Sorry if the title of this thread is confusing, but something I've been wondering about is if, when you first saw or heard about the terrorist acts on Tuesday, you thought about, pictured, or put yourself in the shoes of any of the victims. The human power of imagination can be a very strong and sometimes uncontrollable ability and I've heard people say they pictured in their minds, or empathizing with, those who were working in the World Trade Center or those on the ground being surrounding by the dust of the collapsing buildings or perhaps those in the Pentagon.

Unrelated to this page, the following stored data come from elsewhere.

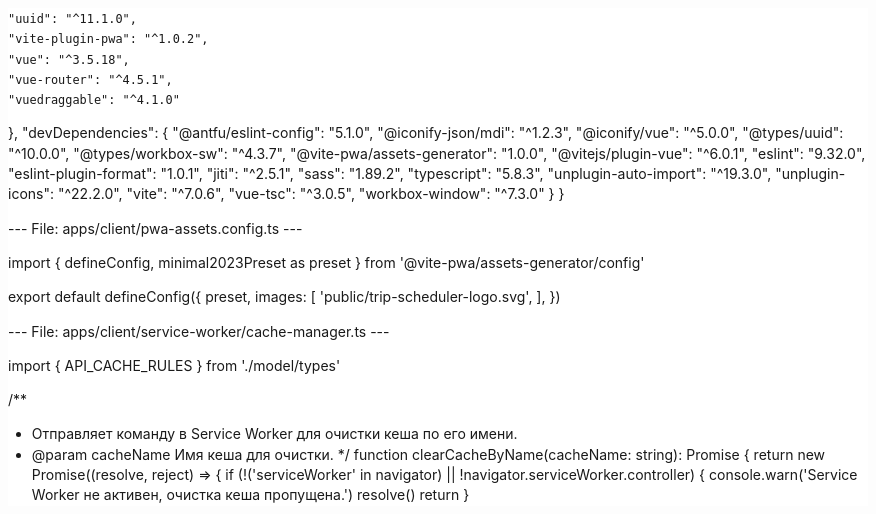    "uuid": "^11.1.0",
    "vite-plugin-pwa": "^1.0.2",
    "vue": "^3.5.18",
    "vue-router": "^4.5.1",
    "vuedraggable": "^4.1.0"
  },
  "devDependencies": {
    "@antfu/eslint-config": "5.1.0",
    "@iconify-json/mdi": "^1.2.3",
    "@iconify/vue": "^5.0.0",
    "@types/uuid": "^10.0.0",
    "@types/workbox-sw": "^4.3.7",
    "@vite-pwa/assets-generator": "1.0.0",
    "@vitejs/plugin-vue": "^6.0.1",
    "eslint": "9.32.0",
    "eslint-plugin-format": "1.0.1",
    "jiti": "^2.5.1",
    "sass": "1.89.2",
    "typescript": "5.8.3",
    "unplugin-auto-import": "^19.3.0",
    "unplugin-icons": "^22.2.0",
    "vite": "^7.0.6",
    "vue-tsc": "^3.0.5",
    "workbox-window": "^7.3.0"
  }
}

--- File: apps/client/pwa-assets.config.ts ---

import { defineConfig, minimal2023Preset as preset } from '@vite-pwa/assets-generator/config'

export default defineConfig({
  preset,
  images: [
    'public/trip-scheduler-logo.svg',
  ],
})

--- File: apps/client/service-worker/cache-manager.ts ---

import { API_CACHE_RULES } from './model/types'

/**
 * Отправляет команду в Service Worker для очистки кеша по его имени.
 * @param cacheName Имя кеша для очистки.
 */
function clearCacheByName(cacheName: string): Promise<void> {
  return new Promise((resolve, reject) => {
    if (!('serviceWorker' in navigator) || !navigator.serviceWorker.controller) {
      console.warn('Service Worker не активен, очистка кеша пропущена.')
      resolve()
      return
    }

I myself had a VERY hard time getting to sleep on Tuesday and Wednesday after viewing the 2nd impact live on TV as it happened because as soon as the news announcer said "there's a second plane!" (which was merely a heartbeat before the plane hit the 2nd WTC tower), my mind wiped out all doubt about the first plane's intent (whether it was an accident or not - I had a somewhat slim doubt that it wasn't intentional) and I just kept thinking about and picturing in my mind all those poor passengers in those planes being used as missiles all day and night. Even as the news was foolishly stating how it "looked like a small plane" and other nonsense, I knew it was clearly a sizable passenger jet that was flown into the giant building (from simply looking at the shape of the plane used in the attack and knowing a little about what different jets look like) and I literally could not stop empathizing with those poor passengers and crew who were being hijacked and killed. Whenever I closed my eyes, I pictured those poor passengers and I couldn't get it out of my head no matter how much I wanted to (and I wanted to since it was SO painful to think about and to let my mind's eye paint pictures of). I'm a bit glad I didn't have bad dreams after the incidents, but when awake, it was just so painful, so sad, so constant -- and yet so difficult not to think about.
I feel in a way like I'm unfairly asking you folks to relive your own personal pain even as we start to heal, but I also think that talking it out, discussing our feelings with friends, and just venting is a good path to personal healing, which is of course part of what we need for societal healing.